A tak na marginesie - biorąc pod uwagę, że „zrównoważony rozwój” jest tak wymyślnym i często przywoływanym hasłem w kontekście ekologii, szkoda, że politycy nie potrafią zastosować go do polityki pieniężnej i zamiast tego decydują się na zadłużanie przyszłych pokoleń.
Bankowość centralna również zmieniła swój pogląd na żółty metal, ponieważ ustanowienie złota, jako aktywa tier 1 sprawiło, że stało się ono ważną i w pełni uznawalną częścią rezerw centralnych, co zostało przecież potwierdzone przez jeszcze bardziej przyspieszające od tego momentu tempo zakupów złota dokonywanych przez banki centralne w ostatnich latach. W szczególności dzięki tym wydarzeniom złoto zyskało na znaczeniu, jako niezależne, rozpoznawalne i godne zaufania aktywo.
A zatem żółty metal pozostaje aktywem nie tylko zabezpieczającym, ale i wszechstronnym, o czym świadczy chociażby lepsza w 2024 r. stopa zwrotu niż SP500.
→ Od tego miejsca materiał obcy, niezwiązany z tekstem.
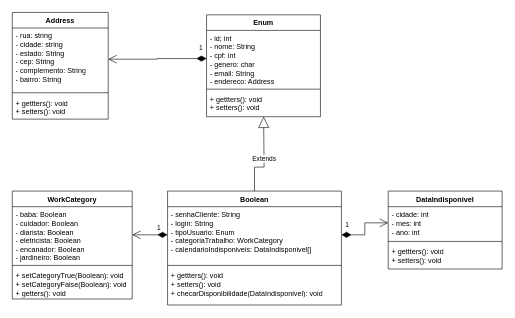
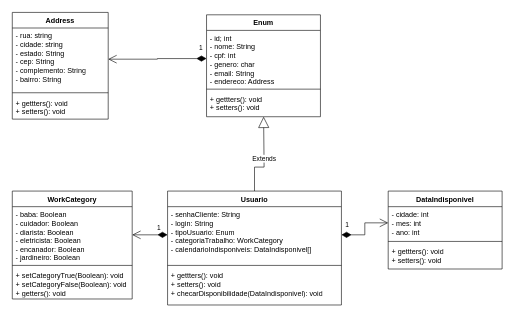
  <mxCell id="0" />
  <mxCell id="1" parent="0" />
  <mxCell id="2" value="Enum" style="swimlane;fontStyle=1;align=center;verticalAlign=top;childLayout=stackLayout;horizontal=1;startSize=26;horizontalStack=0;resizeParent=1;resizeParentMax=0;resizeLast=0;collapsible=1;marginBottom=0;whiteSpace=wrap;html=1;" parent="1" vertex="1"><mxGeometry x="344" y="24" width="190" height="170" as="geometry" /></mxCell>
  <mxCell id="3" value="- id; int&lt;br&gt;- nome: String&lt;br&gt;- cpf: int&lt;br&gt;- genero: char&lt;br&gt;- email: String&lt;br&gt;- endereco: Address&lt;br&gt;-&amp;nbsp;" style="text;strokeColor=none;fillColor=none;align=left;verticalAlign=top;spacingLeft=4;spacingRight=4;overflow=hidden;rotatable=0;points=[[0,0.5],[1,0.5]];portConstraint=eastwest;whiteSpace=wrap;html=1;" parent="2" vertex="1"><mxGeometry y="26" width="190" height="94" as="geometry" /></mxCell>
  <mxCell id="4" value="" style="line;strokeWidth=1;fillColor=none;align=left;verticalAlign=middle;spacingTop=-1;spacingLeft=3;spacingRight=3;rotatable=0;labelPosition=right;points=[];portConstraint=eastwest;strokeColor=inherit;" parent="2" vertex="1"><mxGeometry y="120" width="190" height="8" as="geometry" /></mxCell>
  <mxCell id="5" value="+ gettters(): void&lt;br style=&quot;border-color: var(--border-color);&quot;&gt;+ setters(): void" style="text;strokeColor=none;fillColor=none;align=left;verticalAlign=top;spacingLeft=4;spacingRight=4;overflow=hidden;rotatable=0;points=[[0,0.5],[1,0.5]];portConstraint=eastwest;whiteSpace=wrap;html=1;" parent="2" vertex="1"><mxGeometry y="128" width="190" height="42" as="geometry" /></mxCell>
  <mxCell id="6" value="Address" style="swimlane;fontStyle=1;align=center;verticalAlign=top;childLayout=stackLayout;horizontal=1;startSize=26;horizontalStack=0;resizeParent=1;resizeParentMax=0;resizeLast=0;collapsible=1;marginBottom=0;whiteSpace=wrap;html=1;" parent="1" vertex="1"><mxGeometry x="20" y="20" width="160" height="178" as="geometry" /></mxCell>
  <mxCell id="7" value="- rua: string&lt;br&gt;- cidade: string&lt;br&gt;- estado: String&lt;br&gt;- cep: String&lt;br&gt;- complemento: String&lt;br&gt;- bairro: String" style="text;strokeColor=none;fillColor=none;align=left;verticalAlign=top;spacingLeft=4;spacingRight=4;overflow=hidden;rotatable=0;points=[[0,0.5],[1,0.5]];portConstraint=eastwest;whiteSpace=wrap;html=1;" parent="6" vertex="1"><mxGeometry y="26" width="160" height="104" as="geometry" /></mxCell>
  <mxCell id="8" value="" style="line;strokeWidth=1;fillColor=none;align=left;verticalAlign=middle;spacingTop=-1;spacingLeft=3;spacingRight=3;rotatable=0;labelPosition=right;points=[];portConstraint=eastwest;strokeColor=inherit;" parent="6" vertex="1"><mxGeometry y="130" width="160" height="8" as="geometry" /></mxCell>
  <mxCell id="9" value="+ gettters(): void&lt;br&gt;+ setters(): void" style="text;strokeColor=none;fillColor=none;align=left;verticalAlign=top;spacingLeft=4;spacingRight=4;overflow=hidden;rotatable=0;points=[[0,0.5],[1,0.5]];portConstraint=eastwest;whiteSpace=wrap;html=1;" parent="6" vertex="1"><mxGeometry y="138" width="160" height="40" as="geometry" /></mxCell>
  <mxCell id="10" value="WorkCategory" style="swimlane;fontStyle=1;align=center;verticalAlign=top;childLayout=stackLayout;horizontal=1;startSize=26;horizontalStack=0;resizeParent=1;resizeParentMax=0;resizeLast=0;collapsible=1;marginBottom=0;whiteSpace=wrap;html=1;" parent="1" vertex="1"><mxGeometry x="20" y="318" width="200" height="180" as="geometry" /></mxCell>
  <mxCell id="11" value="- baba: Boolean&lt;br&gt;- cuidador: Boolean&lt;br&gt;- diarista: Boolean&lt;br&gt;- eletricista: Boolean&lt;br&gt;- encanador: Boolean&lt;br&gt;- jardineiro: Boolean" style="text;strokeColor=none;fillColor=none;align=left;verticalAlign=top;spacingLeft=4;spacingRight=4;overflow=hidden;rotatable=0;points=[[0,0.5],[1,0.5]];portConstraint=eastwest;whiteSpace=wrap;html=1;" parent="10" vertex="1"><mxGeometry y="26" width="200" height="94" as="geometry" /></mxCell>
  <mxCell id="12" value="" style="line;strokeWidth=1;fillColor=none;align=left;verticalAlign=middle;spacingTop=-1;spacingLeft=3;spacingRight=3;rotatable=0;labelPosition=right;points=[];portConstraint=eastwest;strokeColor=inherit;" parent="10" vertex="1"><mxGeometry y="120" width="200" height="8" as="geometry" /></mxCell>
  <mxCell id="13" value="+ setCategoryTrue(Boolean): void&lt;br&gt;+ setCategoryFalse(Boolean): void&lt;br&gt;+ getters(): void" style="text;strokeColor=none;fillColor=none;align=left;verticalAlign=top;spacingLeft=4;spacingRight=4;overflow=hidden;rotatable=0;points=[[0,0.5],[1,0.5]];portConstraint=eastwest;whiteSpace=wrap;html=1;" parent="10" vertex="1"><mxGeometry y="128" width="200" height="52" as="geometry" /></mxCell>
  <mxCell id="14" value="Extends" style="endArrow=block;endSize=16;endFill=0;html=1;rounded=0;exitX=0.5;exitY=0;exitDx=0;exitDy=0;" parent="1" source="15" edge="1" target="5"><mxGeometry width="160" relative="1" as="geometry"><mxPoint x="210" y="428" as="sourcePoint" /><mxPoint x="370" y="358" as="targetPoint" /><Array as="points"><mxPoint x="424" y="278" /><mxPoint x="440" y="278" /></Array></mxGeometry></mxCell>
- <mxCell id="15" value="Boolean" style="swimlane;fontStyle=1;align=center;verticalAlign=top;childLayout=stackLayout;horizontal=1;startSize=26;horizontalStack=0;resizeParent=1;resizeParentMax=0;resizeLast=0;collapsible=1;marginBottom=0;whiteSpace=wrap;html=1;" parent="1" vertex="1"><mxGeometry x="279" y="318" width="290" height="190" as="geometry" /></mxCell>
+ <mxCell id="15" value="Usuario" style="swimlane;fontStyle=1;align=center;verticalAlign=top;childLayout=stackLayout;horizontal=1;startSize=26;horizontalStack=0;resizeParent=1;resizeParentMax=0;resizeLast=0;collapsible=1;marginBottom=0;whiteSpace=wrap;html=1;" parent="1" vertex="1"><mxGeometry x="279" y="318" width="290" height="190" as="geometry" /></mxCell>
  <mxCell id="16" value="- senhaCliente: String&lt;br style=&quot;border-color: var(--border-color);&quot;&gt;- login: String&lt;br style=&quot;border-color: var(--border-color);&quot;&gt;- tipoUsuario: Enum&lt;br style=&quot;border-color: var(--border-color);&quot;&gt;- categoriaTrabalho: WorkCategory&lt;br&gt;- calendarioIndisponiveis: DataIndisponivel[]" style="text;strokeColor=none;fillColor=none;align=left;verticalAlign=top;spacingLeft=4;spacingRight=4;overflow=hidden;rotatable=0;points=[[0,0.5],[1,0.5]];portConstraint=eastwest;whiteSpace=wrap;html=1;" parent="15" vertex="1"><mxGeometry y="26" width="290" height="94" as="geometry" /></mxCell>
  <mxCell id="17" value="" style="line;strokeWidth=1;fillColor=none;align=left;verticalAlign=middle;spacingTop=-1;spacingLeft=3;spacingRight=3;rotatable=0;labelPosition=right;points=[];portConstraint=eastwest;strokeColor=inherit;" parent="15" vertex="1"><mxGeometry y="120" width="290" height="8" as="geometry" /></mxCell>
  <mxCell id="18" value="+ gettters(): void&lt;br style=&quot;border-color: var(--border-color);&quot;&gt;+ setters(): void&lt;br&gt;+ checarDisponibilidade(DataIndisponivel): void" style="text;strokeColor=none;fillColor=none;align=left;verticalAlign=top;spacingLeft=4;spacingRight=4;overflow=hidden;rotatable=0;points=[[0,0.5],[1,0.5]];portConstraint=eastwest;whiteSpace=wrap;html=1;" parent="15" vertex="1"><mxGeometry y="128" width="290" height="62" as="geometry" /></mxCell>
  <mxCell id="19" style="edgeStyle=orthogonalEdgeStyle;rounded=0;orthogonalLoop=1;jettySize=auto;html=1;exitX=1;exitY=0.5;exitDx=0;exitDy=0;" edge="1" parent="15" source="18" target="18"><mxGeometry relative="1" as="geometry" /></mxCell>
  <mxCell id="20" value="1" style="endArrow=open;html=1;endSize=12;startArrow=diamondThin;startSize=14;startFill=1;edgeStyle=orthogonalEdgeStyle;align=left;verticalAlign=bottom;rounded=0;exitX=0;exitY=0.5;exitDx=0;exitDy=0;entryX=1;entryY=0.5;entryDx=0;entryDy=0;" edge="1" parent="1" source="3" target="7"><mxGeometry x="-0.83" y="-9" relative="1" as="geometry"><mxPoint x="360" y="228" as="sourcePoint" /><mxPoint x="520" y="228" as="targetPoint" /><mxPoint as="offset" /></mxGeometry></mxCell>
  <mxCell id="21" value="1" style="endArrow=open;html=1;endSize=12;startArrow=diamondThin;startSize=14;startFill=1;edgeStyle=orthogonalEdgeStyle;align=left;verticalAlign=bottom;rounded=0;exitX=0;exitY=0.5;exitDx=0;exitDy=0;entryX=1;entryY=0.5;entryDx=0;entryDy=0;" edge="1" parent="1" source="16" target="11"><mxGeometry x="-0.356" y="-3" relative="1" as="geometry"><mxPoint x="180" y="268" as="sourcePoint" /><mxPoint x="340" y="268" as="targetPoint" /><mxPoint as="offset" /></mxGeometry></mxCell>
  <mxCell id="22" value="DataIndisponivel" style="swimlane;fontStyle=1;align=center;verticalAlign=top;childLayout=stackLayout;horizontal=1;startSize=26;horizontalStack=0;resizeParent=1;resizeParentMax=0;resizeLast=0;collapsible=1;marginBottom=0;whiteSpace=wrap;html=1;" vertex="1" parent="1"><mxGeometry x="647" y="318" width="190" height="130" as="geometry" /></mxCell>
  <mxCell id="23" value="- cidade: int&lt;br&gt;- mes: int&lt;br&gt;- ano: int" style="text;strokeColor=none;fillColor=none;align=left;verticalAlign=top;spacingLeft=4;spacingRight=4;overflow=hidden;rotatable=0;points=[[0,0.5],[1,0.5]];portConstraint=eastwest;whiteSpace=wrap;html=1;" vertex="1" parent="22"><mxGeometry y="26" width="190" height="54" as="geometry" /></mxCell>
  <mxCell id="24" value="" style="line;strokeWidth=1;fillColor=none;align=left;verticalAlign=middle;spacingTop=-1;spacingLeft=3;spacingRight=3;rotatable=0;labelPosition=right;points=[];portConstraint=eastwest;strokeColor=inherit;" vertex="1" parent="22"><mxGeometry y="80" width="190" height="8" as="geometry" /></mxCell>
  <mxCell id="25" value="+ gettters(): void&lt;br style=&quot;border-color: var(--border-color);&quot;&gt;+ setters(): void" style="text;strokeColor=none;fillColor=none;align=left;verticalAlign=top;spacingLeft=4;spacingRight=4;overflow=hidden;rotatable=0;points=[[0,0.5],[1,0.5]];portConstraint=eastwest;whiteSpace=wrap;html=1;" vertex="1" parent="22"><mxGeometry y="88" width="190" height="42" as="geometry" /></mxCell>
  <mxCell id="26" value="1" style="endArrow=open;html=1;endSize=12;startArrow=diamondThin;startSize=14;startFill=1;edgeStyle=orthogonalEdgeStyle;align=left;verticalAlign=bottom;rounded=0;exitX=1;exitY=0.5;exitDx=0;exitDy=0;entryX=0;entryY=0.5;entryDx=0;entryDy=0;" edge="1" parent="1" source="16" target="23"><mxGeometry x="-0.892" y="8" relative="1" as="geometry"><mxPoint x="624" y="286" as="sourcePoint" /><mxPoint x="500" y="291" as="targetPoint" /><mxPoint as="offset" /></mxGeometry></mxCell>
Jaka jest więc ogólna perspektywa rynków złota, gdy USA staną się Kamala-landem lub też placem zabaw Donalda? Po zwycięstwie Demokratów rynki uważają, że ceny złota mogą być bardzo umiarkowanie wspierane ze względu na niewielki spadek lub neutralny dolar i nieco niższe realne rentowności. Jednak w przypadku zwycięstwa Republikanów wszystko zależy od surowości ceł, a zatem znów mamy do czynienia ze skomplikowaną dynamiką powiązań. W scenariuszu pełnego wdrożenia ceł, w pierwszych latach kadencji prezydenckiej inflacja może wzrosnąć, FED będzie zmuszony do podwyżek, a w tej sytuacji ‘dolar is king’ który wzrasta względem innych walut oraz aktywów, z powodu rozbieżności w polityce pieniężnej i słabości walut w innych krajach. Jakby nie patrzeć, doświadczyliśmy przecież cięć stóp przez EBC i Bank Anglii. W rezultacie ceny złota mogą początkowo ucierpieć. Jednak wkrótce potem dolar może się osłabić, a realne stopy procentowe spaść. I mogłoby to dać miejsce na ponowny wzrost cen złota i wyjście poza maksima ustanowione w 2024 roku.
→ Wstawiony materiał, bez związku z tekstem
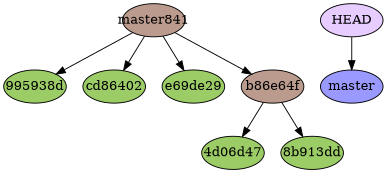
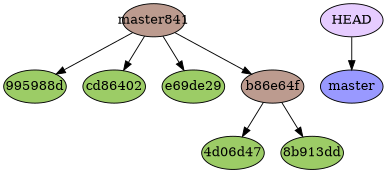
  digraph {
    node [fillcolor="#9ccc66" fixedsize=true style=filled]
    n1 [label="4d06d47" width=0.95]
    n2 [label="8b913dd" width=0.95]
-   n3 [label="995938d" width=0.95]
+   n3 [label="995988d" width=0.95]
    n4 [label=cd86402 width=0.95]
    n5 [label=e69de29 width=0.95]
    n6 [fillcolor="#bc9b8f" label=b86e64f width=0.95]
    n7 [fillcolor="#bc9b8f" label=master841 width=0.95]
    n8 [fillcolor="#9999ff" label=master width=0.95]
    n9 [fillcolor="#e6ccff" label=HEAD width=0.95]
    n6 -> n1
    n6 -> n2
    n7 -> n3
    n7 -> n4
    n7 -> n5
    n7 -> n6
    n9 -> n8
  }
Powyższe rozważania są jednak tylko zarysem, a szybko zmieniająca się rzeczywistość może je łatwo zweryfikować zwłaszcza, że doświadczamy takiej a nie innej dynamiki geopolitycznej. Perspektywy dla złota w dłuższej perspektywie wydają się więc niezmiennie dobre.
Na koniec chcielibyśmy jednak przypomnieć iż powyższe nie jest poradą finansową, a tylko rozważaniami autora w temacie.